## OBJECTIVE A
Answer these questions about the Prometheus post:
(i) What default intervals does it give for influxdb and Zabbix?
(ii) From how many Prometheus data sources does the dashboard it describes pull data?
(iii) What tool, used with Victoriametrics, makes it an almost-HA drop-in replacement for Prometheus?

## SUPPLIED TEXT
Grafana truly is best in class, but I have strong reservations about Prometheus.

I really want to like it, it’s just so _easy_, publish a little webpage with your metrics and Prometheus takes care of the rest. Lovely.

But I often find that the cardinality of the data is substantially lower than even the defaults of alternatives (influxdb has 1s and even Zabbix has 5s).

Not to mention the lost writes (missing data points) which have no logged explanation.

All of this, however, was in my homelab, which, while unconstrained in resources lacks a lot of the fit and finish of a prod system.

I also take pause with the architecture; it’s not meant to scale. It’s written on the tin so it’s not like I’m picking fault, but when you’re building a dashboard that sucks in data from 25 different Prometheus data sources, it becomes difficult to run functions like SUM(), because the keys may be out of sync causing some really ugly and inaccurate representations of data.

Everything about the design (polling, single database) tells me that it was designed primarily to sit alongside something small. It could never handle the tens of millions of data points per second that I ingest(ed) at my (now previous) job.

But it has a lot of hype, and maybe I’m holding it wrong.

Victoriametrics[0] is API-compatible with Prometheus but also a horizontally scalable, distributed and persisting timeseries database (cf influxdb). Together with vmagent it essentially becomes a HA drop-in replacement (almost) for Prometheus.

[0]: https://github.com/VictoriaMetrics/VictoriaMetrics

## GIVEN INFORMATION
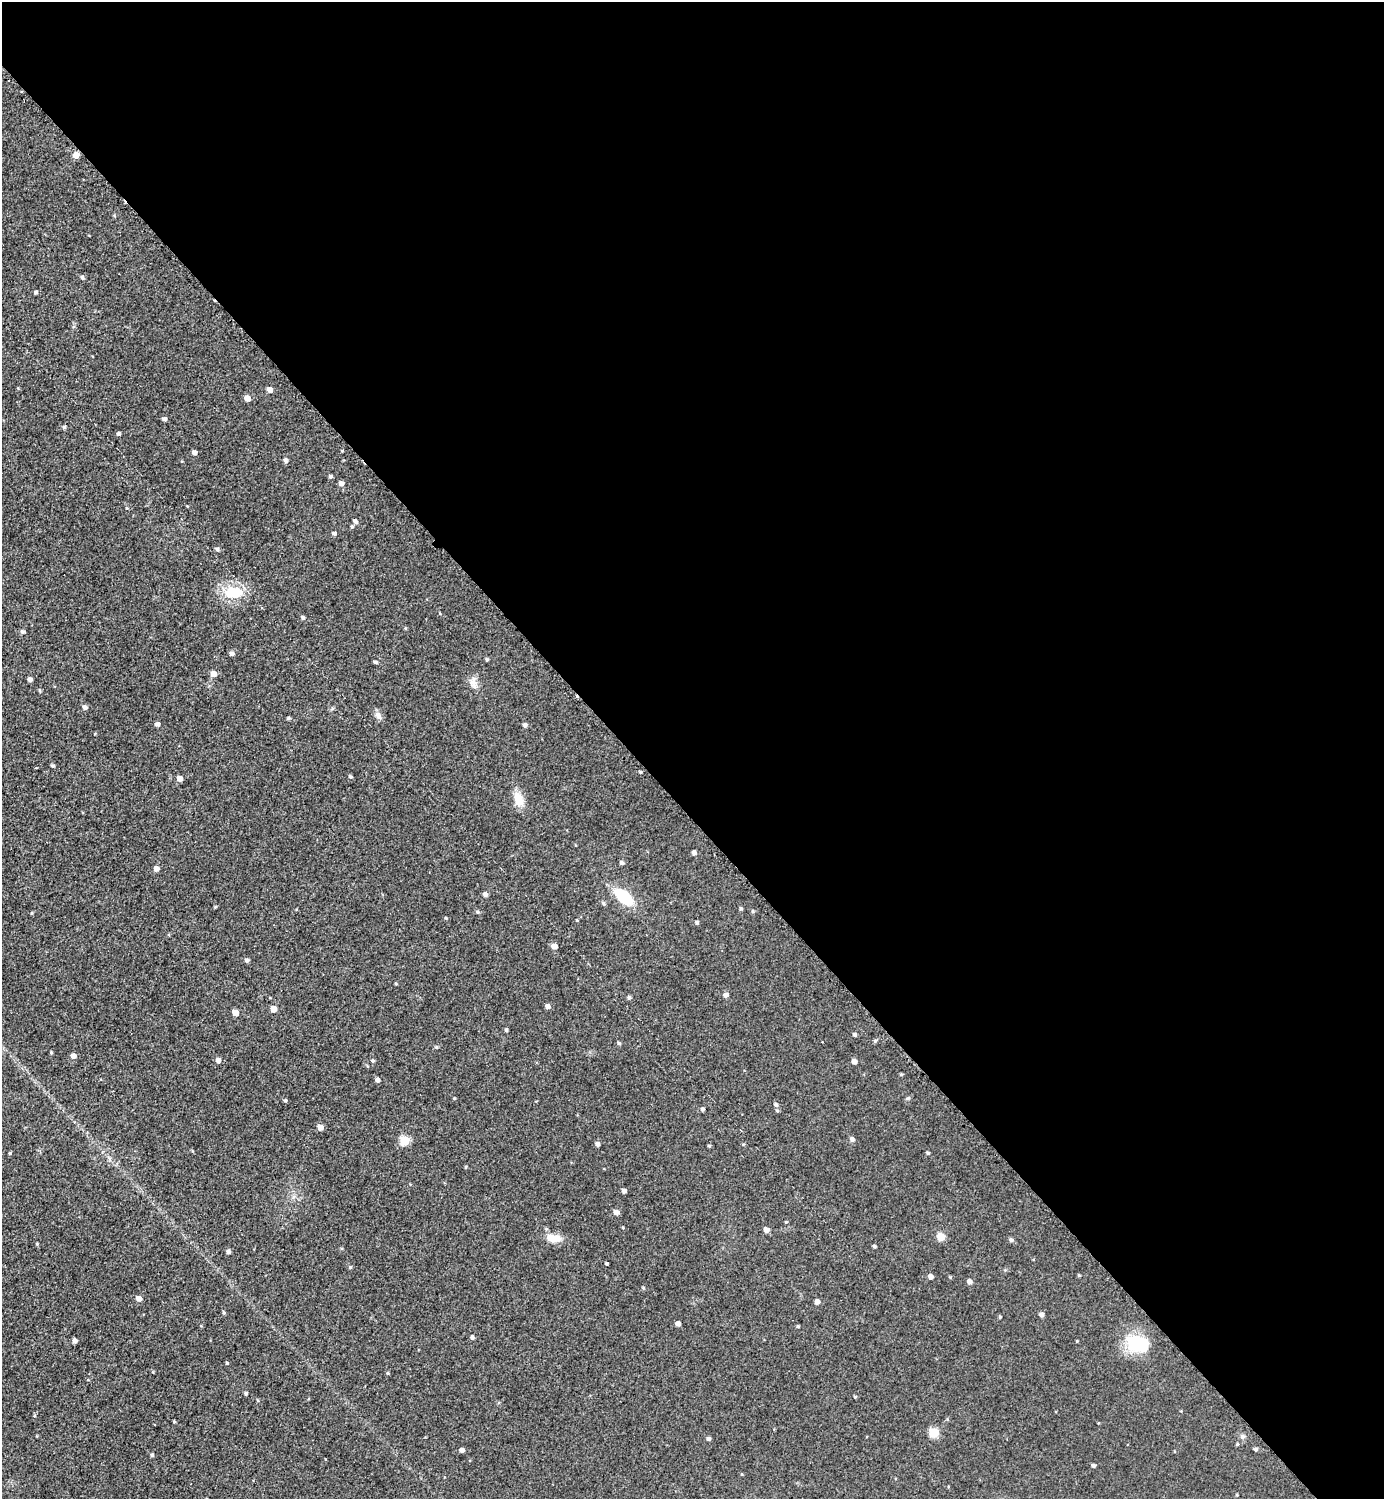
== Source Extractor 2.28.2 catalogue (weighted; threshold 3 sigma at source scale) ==
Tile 8 of 4 x 4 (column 4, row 2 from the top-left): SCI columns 4454-5835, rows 3004-4500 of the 5997 x 5997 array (HDU 1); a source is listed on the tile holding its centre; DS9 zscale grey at full resolution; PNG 1386 x 1501 px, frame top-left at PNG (2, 2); no overlay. Shown black and unused: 54% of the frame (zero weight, under 2 of 3 exposures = <1% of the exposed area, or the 3 px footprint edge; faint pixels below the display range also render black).
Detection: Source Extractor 2.28.2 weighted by HDU 2 'WHT'; one run over the whole footprint, this tile lists its part. Background 0.0372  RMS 0.018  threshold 0.0792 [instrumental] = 3 sigma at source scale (4.5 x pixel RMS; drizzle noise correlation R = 1.50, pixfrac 1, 0.05/0.05 arcsec/px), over >= 5 px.
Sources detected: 113; all 113 listed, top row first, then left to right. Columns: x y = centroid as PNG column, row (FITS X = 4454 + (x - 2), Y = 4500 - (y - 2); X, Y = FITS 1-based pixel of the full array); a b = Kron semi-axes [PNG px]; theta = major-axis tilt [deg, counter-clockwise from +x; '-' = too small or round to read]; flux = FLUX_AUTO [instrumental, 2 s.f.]
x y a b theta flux
76 155 7 6 - 8.2
82 277 6 4 -60 2.7
36 292 4 4 - 3.2
270 390 5 4 - 10
247 398 5 4 - 13
164 419 5 4 - 4.4
64 427 5 4 - 2.9
118 434 4 4 - 2.7
194 453 4 4 - 5.5
285 460 5 5 - 4.1
330 477 4 4 - 3.2
341 483 5 5 - 6.5
355 522 5 4 - 4.8
352 527 4 4 - 2.2
334 533 5 4 - 3.5
217 549 5 4 - 3.6
233 592 21 14 3 51
303 618 5 4 - 3.2
22 632 5 4 - 3.5
232 654 5 5 - 5.1
487 660 4 3 - 2.5
375 662 4 3 - 2.8
213 674 5 5 - 11
30 679 4 4 - 5.8
473 682 12 9 76 11
40 691 5 3 - 1.7
85 708 5 5 - 5.2
378 715 11 6 -52 8
288 718 5 4 - 2.4
157 724 5 4 - 5.3
525 725 5 4 - 4.3
53 766 4 4 - 2.9
640 772 4 3 - 1.6
351 777 5 4 - 2.3
180 778 5 4 - 10
518 799 19 11 -75 21
694 853 4 4 - 5.8
622 863 4 4 - 3.8
156 869 5 5 - 7.8
485 894 4 4 - 6.2
624 897 21 12 -38 56
741 908 5 4 - 2.4
478 912 5 4 - 2.2
697 922 4 4 - 2.6
554 946 5 4 - 11
247 960 5 4 - 4
725 995 5 5 - 6.1
629 998 5 4 - 3
548 1006 5 4 - 6.2
273 1009 5 5 - 15
235 1013 5 4 - 15
506 1030 4 3 - 2.8
855 1035 5 4 - 3.1
875 1041 5 4 - 2.2
619 1043 5 4 - 2.5
51 1052 4 3 - 1.6
73 1056 5 5 - 8.9
218 1060 5 5 - 6.4
373 1061 4 4 - 2.5
854 1061 4 4 - 8.4
901 1074 5 3 - 1.8
377 1080 4 4 - 5.6
454 1098 4 3 - 1.3
908 1098 5 4 - 2.4
285 1100 5 4 - 2.2
776 1105 6 5 - 3.8
702 1109 4 4 - 3.3
320 1127 5 5 - 12
852 1139 5 5 - 5.3
404 1141 5 5 - 75
597 1144 5 4 - 5.2
709 1146 4 3 - 2.2
10 1153 4 3 - 1.9
928 1153 4 4 - 2.3
624 1191 4 4 - 5
616 1212 5 5 - 8.7
786 1222 4 4 - 1.5
766 1230 5 4 - 9.5
941 1237 5 5 - 32
554 1238 20 9 -3 20
1011 1240 5 4 - 4
874 1246 4 3 - 2.8
228 1252 5 4 - 4.1
606 1264 3 3 - 2.1
350 1267 5 4 - 2.1
1079 1275 4 3 - 1.7
930 1276 5 4 - 7.2
969 1282 5 4 - 7.3
643 1288 5 3 - 1.8
139 1298 5 5 - 9
817 1302 5 4 - 7.6
224 1313 4 4 - 2
1041 1315 5 5 - 4.4
1000 1317 4 3 - 1.6
678 1324 4 4 - 7.5
798 1326 4 3 - 1.9
472 1337 4 4 - 3.5
75 1341 4 4 - 6.8
1139 1344 21 13 -13 82
227 1363 4 3 - 1.4
388 1373 4 4 - 1.7
246 1393 4 3 - 3
855 1397 5 3 - 1.5
174 1421 4 3 - 1.7
934 1433 5 5 - 71
1242 1436 6 5 - 3.5
708 1439 4 4 - 3.7
1237 1444 4 4 - 1.9
1256 1449 4 4 - 3.2
462 1450 4 4 - 6.1
152 1455 4 4 - 2.8
1093 1465 4 4 - 3.3
742 1474 4 3 - 1.4
Unlisted compact peaks at least as high as the median listed source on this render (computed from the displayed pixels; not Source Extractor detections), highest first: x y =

## OBJECTIVE B
Copy the records word for word from their start up to and including the line containing "Tile 8 of 4". Leave the pictures out of your answer.

## COMPLETE ANSWER A
(i) 1s for influxdb and 5s for Zabbix.
(ii) 25.
(iii) vmagent.

## COMPLETE ANSWER B
== Source Extractor 2.28.2 catalogue (weighted; threshold 3 sigma at source scale) ==
Tile 8 of 4 x 4 (column 4, row 2 from the top-left): SCI columns 4454-5835, rows 3004-4500 of the 5997 x 5997 array (HDU 1); a source is listed on the tile holding its centre; DS9 zscale grey at full resolution; PNG 1386 x 1501 px, frame top-left at PNG (2, 2); no overlay. Shown black and unused: 54% of the frame (zero weight, under 2 of 3 exposures = <1% of the exposed area, or the 3 px footprint edge; faint pixels below the display range also render black).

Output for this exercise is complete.